Jays are adept at vocal self-expression and their tirades were often triggered by other things. I could expect a brisk tongue-lashing when I was half an hour late putting out breakfast or if I turned on a certain sprinkler that interfered with their foraging or if I let the dogs out at an inconvenient time. The only occasion when it really snowed in our area, a pair of jays sat in one of the Monterey pine trees and squawked from the first snowflake to the last.

Among zoologists there is a tendency not to allow for individual differences of temperament and mentality among members of a species. Yet anyone who runs a feeding station for birds and animals becomes keenly aware of many such differences even if the explanations for them aren’t apparent. Why did one acorn woodpecker readily accept a new food which caused another to throw a fit? Why did some woodpeckers put useless things like stones and eucalyptus pods in the holes that had been drilled for acorns? Why did most of the rats eat the grapes on the spot while one hoarded them to start a winery?

Why, after a dozen Bewick wrens furnished their nests without incident, did the thirteenth wren attempt repeatedly to push into the nesting hole material that was too bulky, and fly into a fury when his efforts were unsuccessful? Why, of all the California thrashers who’ve passed our windows and eaten our food, should there have been one who habitually talked to himself?

These thrasher monologues bore no resemblance to the frenetic protests of B.T. and the scrub jays, and little to the normal voice of the thrasher which is loud and droll and vivacious. They consisted of a series of soft notes, a kind of gentle, absent-minded mumbling that sounded oddly human. I heard it a number of times before I found out who was responsible. When I finally caught him in my binoculars he looked oddly human, too. He was an older bird, as indicated by the curvature and great length of the bill which, some ornithologists suggest, may keep growing throughout a thrasher’s lifetime. He reminded me of an elderly uncle, fussy but benign, making some well-chosen remarks as he went about the complicated business of terrestrial living. He would take a few little running steps — he resorted to flying infrequently and for short distances only — and then he would pause to glance around him, probe a clump of earth, examine a patch of grass, peer under a dead leaf.
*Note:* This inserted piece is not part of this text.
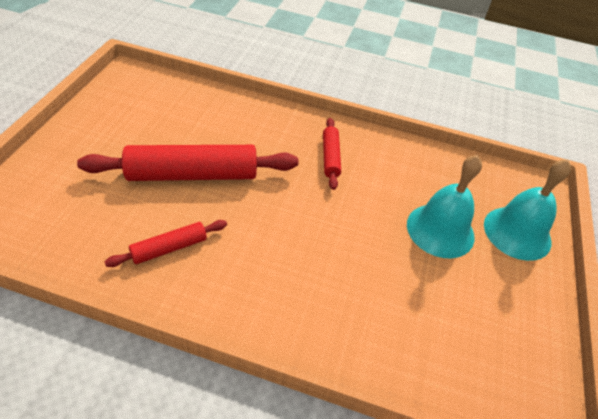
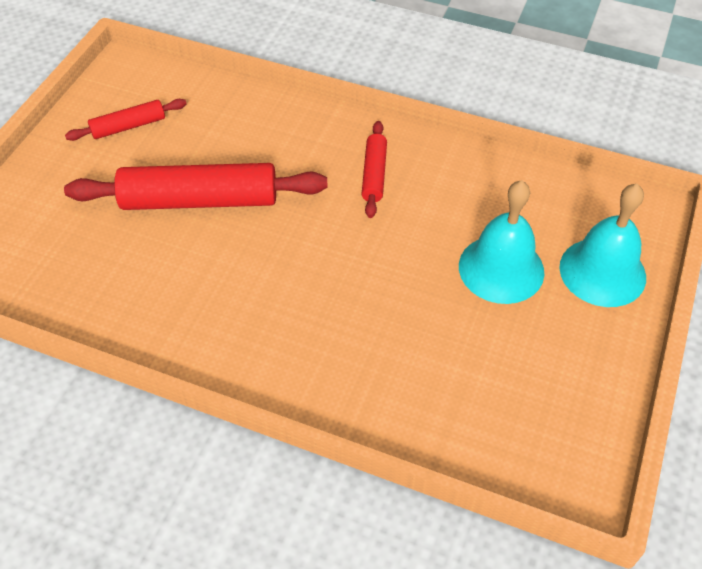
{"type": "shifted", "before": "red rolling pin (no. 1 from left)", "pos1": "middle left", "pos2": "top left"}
All this time his throat was vibrating and his beak was opening and closing as he rambled on to himself. Am I sure it was to himself? Well, there was no one there but me, and I prefer to think that thrashers talk to themselves rather than to people. If people overhear, that’s their problem.

During April no psychic powers were needed to make us aware that among the acorn woodpeckers more was going on than met the eye and that it was going on inside the hole in the telephone pole. We had no way of determining whether one or two females laid their eggs in the nest, but on the basis of numbers of different woodpeckers seen entering and leaving we suspected the presence of a double clutch of eggs, and a couple of weeks later, a double batch of young.

These were certainly well attended and fed frequently, though not the kind of diet considered ideal for baby woodpeckers since it was made up entirely of doughnuts and bread, grapes being out of season and unobtainable. The female bushtit had brought up both her broods on doughnuts, but the male had supplemented their diet with insects. On the few occasions that our woodpeckers flew from the pole to catch an insect in midair, the maneuver seemed more like a game than serious foraging; what’s more, the insect was eaten on the spot, not carried into the nest cavity.

I began to worry that the baby woodpeckers, stuffed with carbohydrates but starved for protein, would fail to develop properly and that the parents would abandon them the way the Hylands’ pigeons, Morgan and Dapplegray, had abandoned their ailing offspring. I decided to improve their diet by adding peanuts which I shelled myself. Theoretically, and from the human point of view, this was a great idea: peanuts were close enough to their natural food to be acceptable, as well as richer in oils and protein, so the babies would grow up strong of leg, clear of eye and sleek of plumage. It would probably have worked out fine if the woodpeckers hadn’t had their own idea of how to treat a peanut.